Women in America: Indicators of Economic and Social Well-Being, a report published in March by the White House, offers a window into this shifting landscape—and the perpetuating inequity. Across all earners, women’s earnings are only 75 percent of their male counterparts.

Some change has undoubtedly been positive, however. Between 1950 and 1999, the number of women in the workplace doubled. More women have been earning college degrees and attaining higher-level professional positions.

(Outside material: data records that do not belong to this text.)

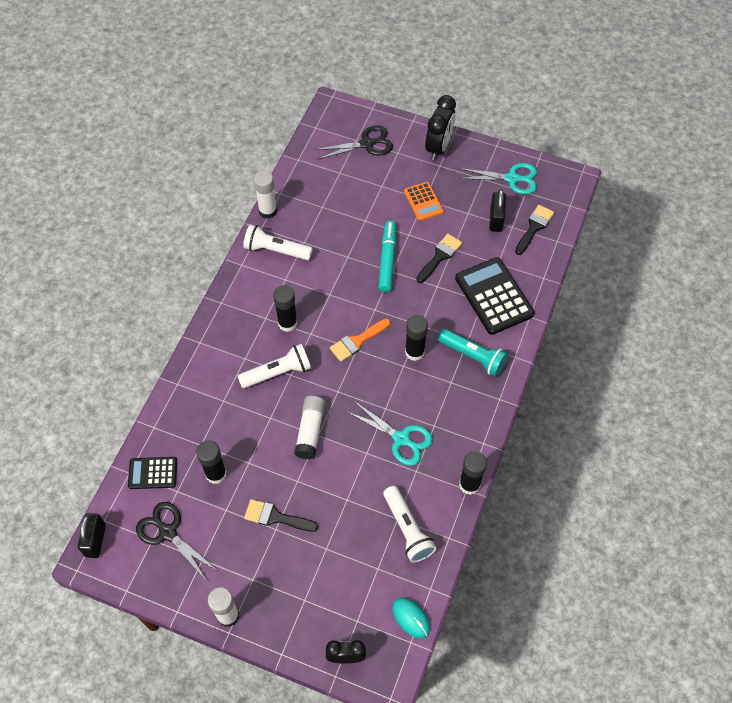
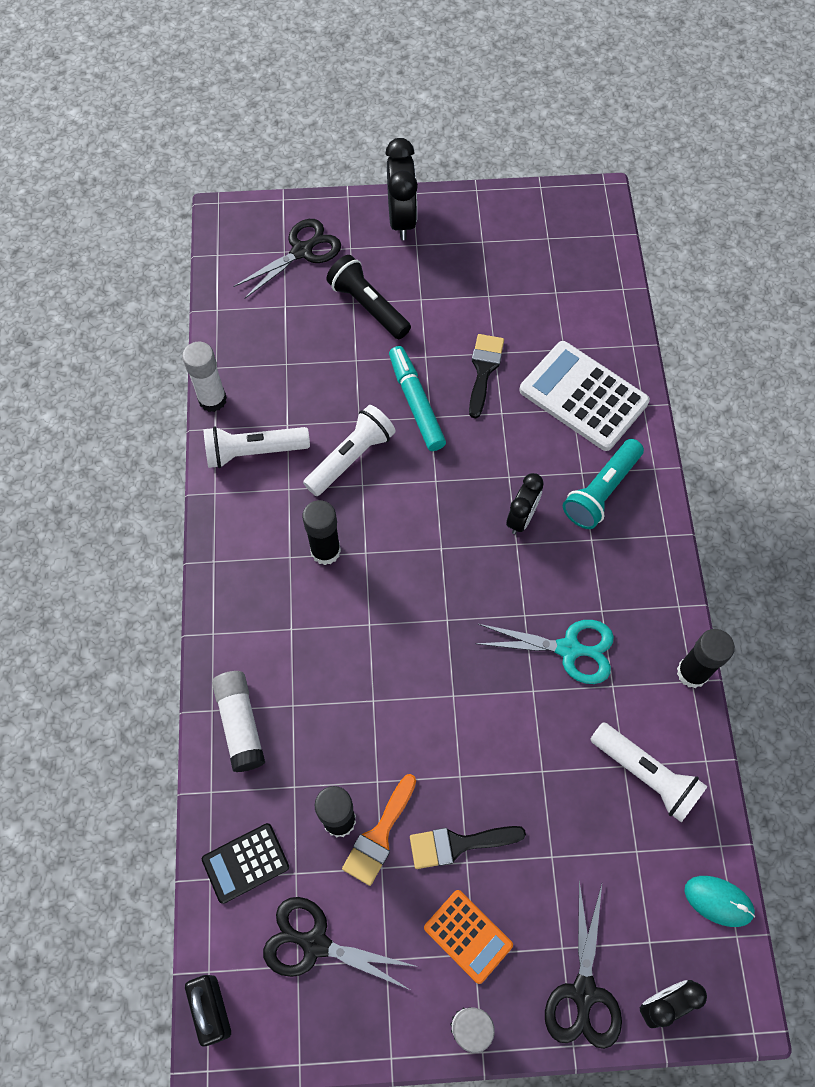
camera: 25 degrees left, 5 degrees up
(277, 373) = (349, 629): white flashlight -> white flashlight (351, 458)
(303, 629) = (583, 992): none -> black scissors
(310, 431) = (440, 694): white glue stick -> white glue stick (240, 724)
(357, 341) = (436, 536): orange brush -> orange brush (379, 835)
(389, 192) = (368, 306): none -> black flashlight
(414, 352) = (521, 518): black glue stick -> black clock
(423, 201) = (421, 302): orange calculator -> orange calculator (468, 936)
(473, 356) = (601, 491): turquoise flashlight -> turquoise flashlight turned 120 degrees clockwise
(493, 296) = (583, 396): black calculator -> white calculator
(496, 219) = (530, 290): black padlock -> none
(512, 178) = (520, 227): turquoise scissors -> none
(534, 227) = (584, 281): black brush -> none

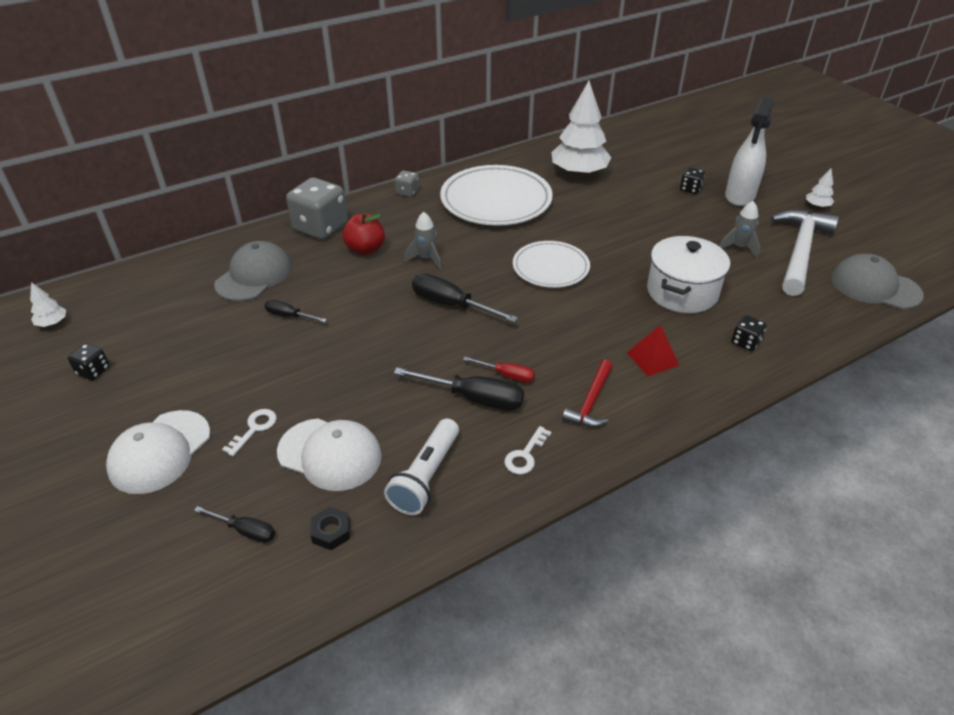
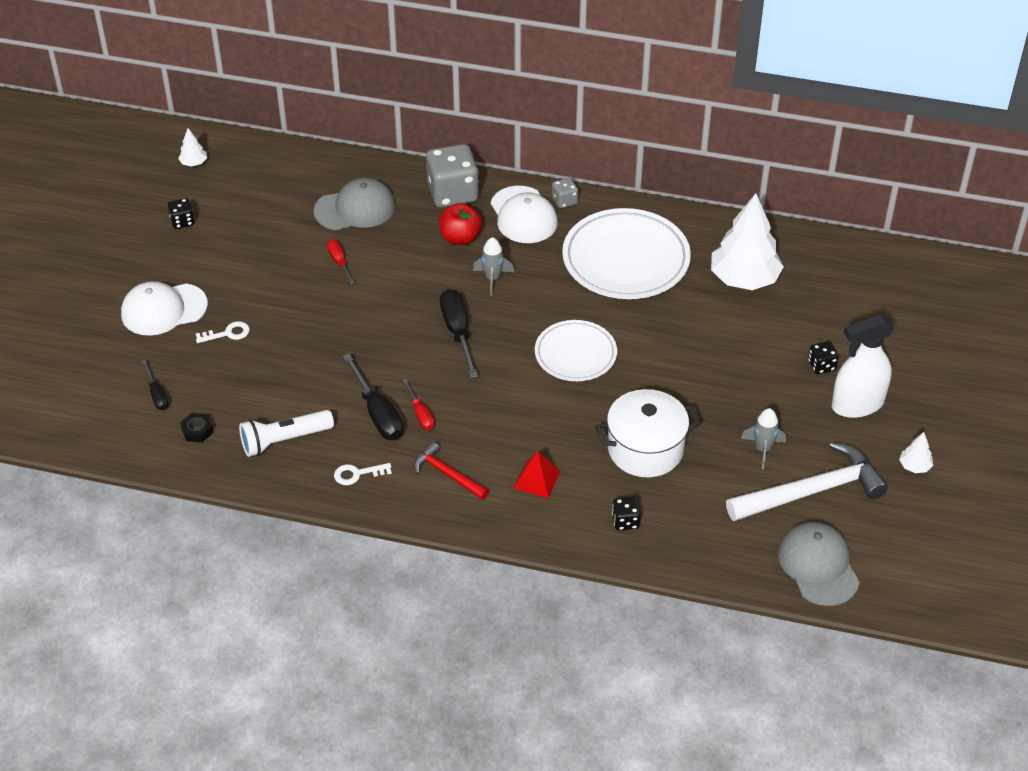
camera: 45 degrees right, 5 degrees up
(289, 316) = (339, 262): black screwdriver -> red screwdriver
(330, 454) = (249, 383): white cap -> white cap (523, 215)
(590, 402) = (447, 474): red hammer -> red hammer turned 60 degrees clockwise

Among full-time earners, women’s weekly income as a percent of men’s increased from 62 percent in 1979 to 80 percent in 2009. And among the youngest generation of workers, ages 25-34, women’s earnings were 89 percent of their male counterparts’ in 2009.

The report offers signs of the changing times, showing high percentages of working mothers in recent years, and that 57 percent of married couples are dual-earner families.

Change has been slow to come, and there is more change yet to come, but progress has been made and continues to be made, championed by women and men who believe in equality.

Such progress toward a more equal American workplace happens “through public policy changes,” says Cohen, “and in the United States, through a history of forcing change through the legal system.” Which is where Sanford, Wittels, Kimpel, and Siegel come in.

“Case by case, we take on corporate America on behalf of individuals who are trying to level the playing field,” Sanford says. “Our hope is that through our work, and the attention given to it, there will be noticeable change.”